GAO Upholds One of Two Protests Filed Against Portage’s Win
Mike Nartker
WC Monitor
5/23/2014
The Department of Energy’s long search for a new support services contractor for the Office of Legacy Management took another turn late this week, when the Government Accountability Office upheld one of two protests filed over DOE’s second decision to award the new contract to Portage, Inc. The GAO sustained portions of a protest filed by Navarro Research and Engineering, and as a result, has recommended that DOE re-evaluate the proposals of Navarro and Portage and make a new award decision, according to a statement from GAO Managing Associate General Counsel for Procurement Law Ralph White. Navarro should also be reimbursed for its protest costs, the GAO said.
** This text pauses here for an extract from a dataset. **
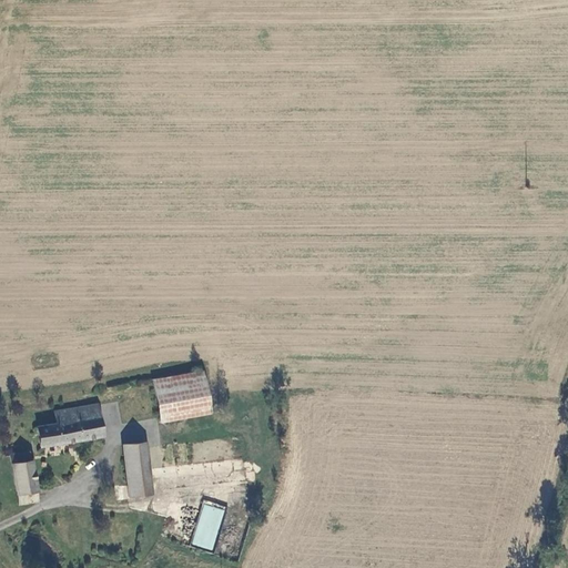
[(161,416),(211,408),(205,371),(155,378),(161,416)]
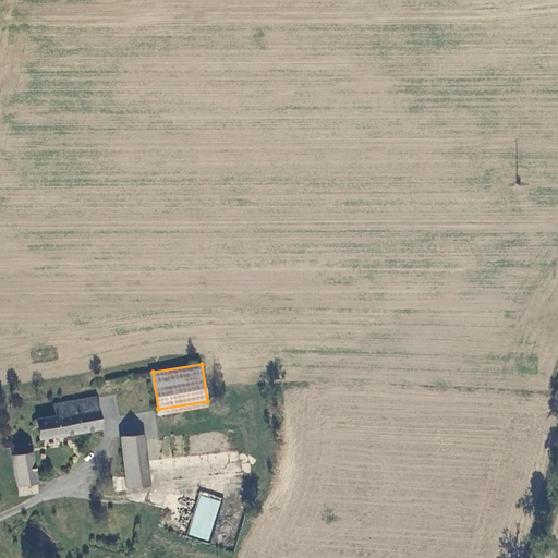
[(102,423),(99,397),(55,403),(57,414),(37,416),(39,437),(104,427),(102,423)]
According to the GAO, Navarro had alleged in its latest protest that “DOE failed to reasonably evaluate the relative merits of the proposals submitted by Navarro and Portage.” The GAO said it decided to sustain portions of Navarro’s protest “on the basis that DOE relied on several discriminators to differentiate the proposals of Navarro and Portage which were not supported by the record.” A second protest filed by WAI-Stoller Services, LLC, that “challenged the agency’s [DOE’s] evaluation of its proposal” was denied, the GAO said. DOE headquarters did not respond to requests for comment late this week on the GAO’s decision. Navarro and Portage each declined to comment. Wastren Advantage Inc. (WAI) did not respond to requests for comment.
Procurement Began in 2010
The new LM contract, which was set aside for small businesses, has been valued at approximately $251 million over five years. The procurement for the new contract stretches back more than three years, to October 2010, when DOE issued a sources sought notice to help determine whether the contract could continue to be set-aside for small businesses. The Department issued a Request for Proposals in November 2011, and bids were due by mid-February 2012. DOE selected Portage as the winner in April 2013, prompting initial protests by Navarro and WAI-Stoller.
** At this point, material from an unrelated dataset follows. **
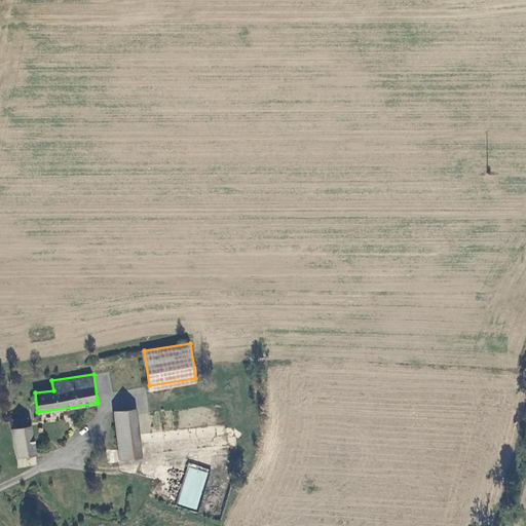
[(135,415),(137,435),(215,426),(213,406),(135,415)]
In May 2013, DOE chose to take corrective action in response to the protests and re-evaluated bids, leading to a second decision early this year to again award the new contract to Portage. That action triggered the second round of protests from Navarro and WAI-Stoller leading to this week’s GAO decision. Notably, the search for the new LM support services contractor now appears set to take longer to complete than the National Nuclear Security Administration’s own lengthy procurement for a new contract to manage the Y-12 and Pantex sites—a contract that with a total value of more than $22 billion is approximately 10 times larger than the new LM contract. The Y-12/Pantex procurement got underway in March 2010 and was finally wrapped up in February of this year.
Stoller Continues Work
While Navarro was successful this week in its protest, the bigger winner, at least in the near-term, appears to be S.M. Stoller (now a wholly owned subsidiary of Huntingon Ingalls Industries), the incumbent LM support services contractor. Stoller’s contract was initially set to expire in September 2012, but DOE has issued multiple extensions while the search for a replacement continues. Stoller was unable to lead a bid of its own for the new contract because it no longer met the size standard for the small business procurement, leading it to join the team led by WAI. In late March, DOE exercised yet another option to keep Stoller in place, this time until the end of June. The total amount of the latest ceiling increase is approximately $47 million, according to DOE.